Study text

▼

1. You will find many cheaper motherboard option. My suggestion would be not to go for it and the number of power phases decrease in cheaper boards. And that's why you won't be able to overclock properly with cheaper boards.
2. WD have 3 years of warranty whereas Seagate have 1 year of warranty, which clearly suggests that WD is the better option as of now.
3. SSD won't improve gaming experience, but if you install OS in it, OS will be a lot faster.
4. GTX660ti? Forget ir. Indian price is minimum ~23K.



S.S gadgets said:


> Seagate is the best in terms of reliability.Now, Seagate gives only 1 yr warranty but it doesn't matter.I have been using one HDD and it's still working properly for around 6 years My elder brother has one WD green and it already malfunctioned two times and the service is worse.I would personally prefer Seagate



Really? Explain more.
And WD green drives are always really bad in terms of performance and reliability.


----------



## teknoPhobia (Aug 18, 2012)

I just built myself a rig for 70k, config as follows:

AMD FX 4100
Asus M5A 97
8 GB Corsair Vengeance 1600
2 TB WD
LG Optical Drive
MSI Twin Frozr 7850 2 GB
Seasonic S12II Bronze 520
Cooler Master Elite 430
Dell Ultrasharp U2412M 

If you replace the U2412M with the ST2320L, you will have about 10k in hand. You can go for a Core i5 3450 and an Intel Z68 or P67 based Motherboard which would be far more suitable for gaming.


----------



## pratyush997 (Aug 18, 2012)

Why No I5 2500k??


----------



## teknoPhobia (Aug 18, 2012)

Because a) the 3450 is an ivy bridge processor whereas the 2500k is sandy bridge, b) the 2500k is more expensive and c) Since the OP is not interested in OCing, an unlocked proccy is of no tangible benefit, in any case, you can OC the 3450 by 400 Mhz.


----------



## d6bmg (Aug 19, 2012)

teknoPhobia said:


> I just built myself a rig for 70k, config as follows:
> 
> AMD FX 4100
> Asus M5A 97
> ...



Alone, FX-4100, worst possible choice as processor, period.
Vengeance are bad overclockers.
2TB WD? which one? Green? Blue?
Green = unreliable.
Blue = good.
LG optical drive? unreliable. Not only me, but many others here & everywhere who use their DVD drive extensively have problem with it.
SeasonicS12II 520 in a 70K rig? Good luck with the RMA mate!
NZXT Source 210 is better than CM Elite 430 for obvious reasons.

^^ Don't take this as my backlash over the rig you have bought, but take this as constructive criticism and a humble request to think before you post, specially before you advise anyone about buying anything.


----------



## teknoPhobia (Aug 19, 2012)

Please try to read a post completely before expressing your opinions. I have not recommended the FX 4100, It is a cheap stopgap measure until such time AMD actually comes out with a chip I want to buy. I have actually recommended the i5 3450. The HDD is a WD Blue, who in their right mind buys WD Green HDDs?

▲

Data below
▼

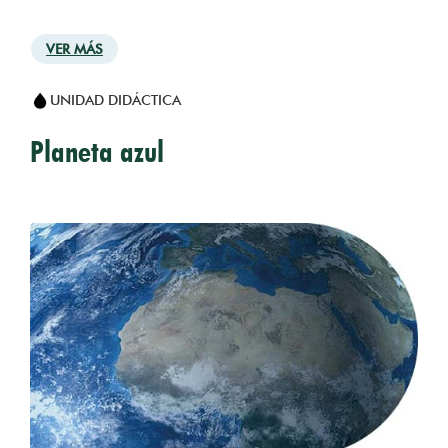
VER MÁS
UNIDAD DIDÁCTICA
Planeta azul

▲

What is required
Continue the forum thread about choosing parts for a gaming PC, picking up right after its last sentence.

The answer
Further, you seem to have skipped over the part of the OPs post where he states that he isn't interested in overclocking. I don't even know where to begin about your comment recommending an NZXT Source 210 over the Elite 430. Finally, I have an LG DVD RW that has been working for the last 5 odd years and I went with that rather than waste time researching a part that costs less than dinner at a decent restaurant.

p.s. Have you bought/are using any of the parts you are recommending?

p.p.s. I can't believe you have recommended a Corsair GS 600. Has the OP ever done anything to anger you or are you generally malicious?


----------



## Myth (Aug 19, 2012)

@OP : Give a firm yes/no about the overclocking part, suggesting items would be easier. Non OC setup would be cheaper as well. 
Non OC : i5 2400 , intel DH67CL, Cooler Master Hyper 212 EVO Cooler (optional)
OC : i5 2500k , asus p8z77m pro, Cooler Master Hyper 212 EVO Cooler (must)

Avoid WD greens. 
Monitor: Benq G2420HD 24'' Wide Screen TFT LCD :   Rs 10,900
CM 430 is a great cabinet but a comparison is still given :  NZXT Source 210 vs CM Elite 430 (Check specs, ignore the price).
Corsair GS 600 is a great product. Seasonic is a good model, but india rma is troublesome.
Optical Drives performance is pretty erratic regardless of the brand. My first lg lasted a few years, second lg failed in a few months and the current sony hasnt given any problems in 2 years.


----------



## sudipta.bec2007 (Aug 19, 2012)

hello everyone..thanks everyone for advising ...
Regarding Overclocking..at this moment I am not thinking about it..as i am not completely aware of how to overclock and all..but i will keep it as a future option..so to summarize..i want an overclock able system..

also I am interested in AMD option now...as I think AMD option is cheaper with better performance for gaming ...Please correct me If I am wrong..

regarding PSU i am really clueless..so I would like to request you experts to suggest the most suitable one..


----------



## sumonpathak (Aug 19, 2012)

then take the AMD FX system...


----------



## vkl (Aug 20, 2012)

i5 2500k @12.5k + asus P8Z77 VLX @11k is a better option than fx8150.
Lesser power consumption...better single threaded performance...good multithreaded performance.
Overclocking i5 2500k would pay more dividend than overclocking fx8150.


----------



## d6bmg (Aug 20, 2012)

teknoPhobia said:


> Please try to read a post completely before expressing your opinions.
> 
> 
> 
> ...



And, you, please don't flame.



> p.p.s. I can't believe you have recommended a Corsair GS 600. Has the OP ever done anything to anger you or are you generally malicious



This is totally outrageous. Reporting..



sumonpathak said:


> then take the AMD FX system...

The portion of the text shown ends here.